_REQUEST_
Rewrite the stretch of the Amazon tour account from "This evening, hundreds" through "to the tour.", changing "hose" to "fire extinguisher".

Greenpeace's tour of the Amazon started this evening at the Amazon River port of Belem. There was a gathering in the main sitting area of the ship at which everyone introduced themselves. Apart from Arne Sorenson, the captain, and Jose Augusto Padua, the leader of the campaign, the names and faces blurred.
The one exception to this was Paula, the helicopter pilot -- a tough, dignified woman in her forties. The first thing you notice when you approach the ship is the sleek, fierce, cherry-red helicopter parked on a helipad on its rear deck. She gave a short speech, cautioning us not to touch it, although she hoped we would all get the chance to take a ride in it. Paula told me she used to work as a commercial helicopter pilot and once had to pick up Robert De Niro from Francis Coppola's California farm after a party. Apparently he was drunk, short, and kept looking at himself in the mirror.
Friday October 7
This is what you call magical realism: an annual festival in honour of a local deity, the Virgin of Nazareth, is taking place. Large banners hanging over the street depict a sort of Brazilian holy trinity: the Virgin, St Peter, and, his head wreathed in light, the late Brazilian racing driver Ayrton Senna.
This evening, hundreds of thousands of people processed through the town, carrying paper fans imprinted with songs in praise of the deity, then converged at a point on the waterfront about 50 feet from where the MV was moored, for a firework display.
The fireworks were let off with little provision for safety, which made the display much more exciting. After exploding with a deafening racket in the air, they would land on the deck of the MV, aflame. Paula stood on the helipad with a hose, to defend the helicopter. Deckhands also had to make sure the rockets didn't land on the fuel drums that were stored on the deck. For the ship to be blown up by a firework would not be a good start to the tour.
Saturday October 8
The ship is moored alongside the largest mahogany warehouse in Amazonia -- in the world. Mahogany is the main point of the campaign, because of the acres of virgin forest that are cut down to obtain one mahogany tree. The presence of all this wood has caused great agitation among the campaigners -- the ecological commissars sent from Greenpeace offices around the world to keep the plan of the tour on track. They have been prowling about the docks all day, trying to establish how much wood is in the warehouse, what kind, and where it is going. Pam, the "forest campaigner', from San Francisco, wrote "We're watching you " on strips of paper imprinted with the Greenpeace letterhead and slipped them between the slabs of sawn wood, to give a fright to whoever they are being sent to in Europe.

_DATASET_

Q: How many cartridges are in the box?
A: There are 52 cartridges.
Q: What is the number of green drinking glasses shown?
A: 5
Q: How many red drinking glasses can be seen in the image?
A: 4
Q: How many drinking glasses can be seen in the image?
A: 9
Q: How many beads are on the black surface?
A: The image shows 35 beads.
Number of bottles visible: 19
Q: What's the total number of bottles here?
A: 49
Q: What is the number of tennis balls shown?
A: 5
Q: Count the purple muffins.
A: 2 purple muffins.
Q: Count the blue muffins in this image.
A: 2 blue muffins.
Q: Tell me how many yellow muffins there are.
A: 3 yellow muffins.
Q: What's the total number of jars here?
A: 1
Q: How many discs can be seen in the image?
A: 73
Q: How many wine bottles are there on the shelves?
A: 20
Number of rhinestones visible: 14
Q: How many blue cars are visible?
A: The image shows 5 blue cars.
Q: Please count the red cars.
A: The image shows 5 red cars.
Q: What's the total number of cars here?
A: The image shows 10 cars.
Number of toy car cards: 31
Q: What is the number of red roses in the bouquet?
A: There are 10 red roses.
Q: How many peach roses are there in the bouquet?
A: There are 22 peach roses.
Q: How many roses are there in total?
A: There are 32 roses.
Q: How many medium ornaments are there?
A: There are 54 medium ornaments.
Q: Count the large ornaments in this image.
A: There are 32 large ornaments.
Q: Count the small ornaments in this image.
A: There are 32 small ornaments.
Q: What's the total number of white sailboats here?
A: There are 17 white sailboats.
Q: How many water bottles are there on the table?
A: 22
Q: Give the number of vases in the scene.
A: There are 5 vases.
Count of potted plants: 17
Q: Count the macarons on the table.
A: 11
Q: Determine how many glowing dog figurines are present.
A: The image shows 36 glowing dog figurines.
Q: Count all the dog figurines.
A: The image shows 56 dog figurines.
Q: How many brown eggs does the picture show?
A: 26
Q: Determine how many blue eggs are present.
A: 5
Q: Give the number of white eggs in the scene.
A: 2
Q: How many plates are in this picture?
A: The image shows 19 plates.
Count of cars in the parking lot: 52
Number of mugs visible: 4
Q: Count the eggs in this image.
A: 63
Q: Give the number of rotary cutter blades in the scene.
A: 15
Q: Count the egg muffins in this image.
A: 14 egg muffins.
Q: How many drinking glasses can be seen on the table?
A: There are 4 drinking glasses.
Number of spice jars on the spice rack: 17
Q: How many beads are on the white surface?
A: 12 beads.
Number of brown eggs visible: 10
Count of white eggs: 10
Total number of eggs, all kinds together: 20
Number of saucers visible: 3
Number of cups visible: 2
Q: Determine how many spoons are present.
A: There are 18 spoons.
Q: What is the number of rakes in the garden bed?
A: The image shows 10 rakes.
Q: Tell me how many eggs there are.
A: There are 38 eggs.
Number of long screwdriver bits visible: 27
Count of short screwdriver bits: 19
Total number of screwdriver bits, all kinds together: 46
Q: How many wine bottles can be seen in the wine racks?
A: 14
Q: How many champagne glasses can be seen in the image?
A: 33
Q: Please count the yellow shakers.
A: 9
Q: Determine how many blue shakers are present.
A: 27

_ANSWER FOR THIS EXERCISE_
This evening, hundreds of thousands of people processed through the town, carrying paper fans imprinted with songs in praise of the deity, then converged at a point on the waterfront about 50 feet from where the MV was moored, for a firework display.
The fireworks were let off with little provision for safety, which made the display much more exciting. After exploding with a deafening racket in the air, they would land on the deck of the MV, aflame. Paula stood on the helipad with a fire extinguisher, to defend the helicopter. Deckhands also had to make sure the rockets didn't land on the fuel drums that were stored on the deck. For the ship to be blown up by a firework would not be a good start to the tour.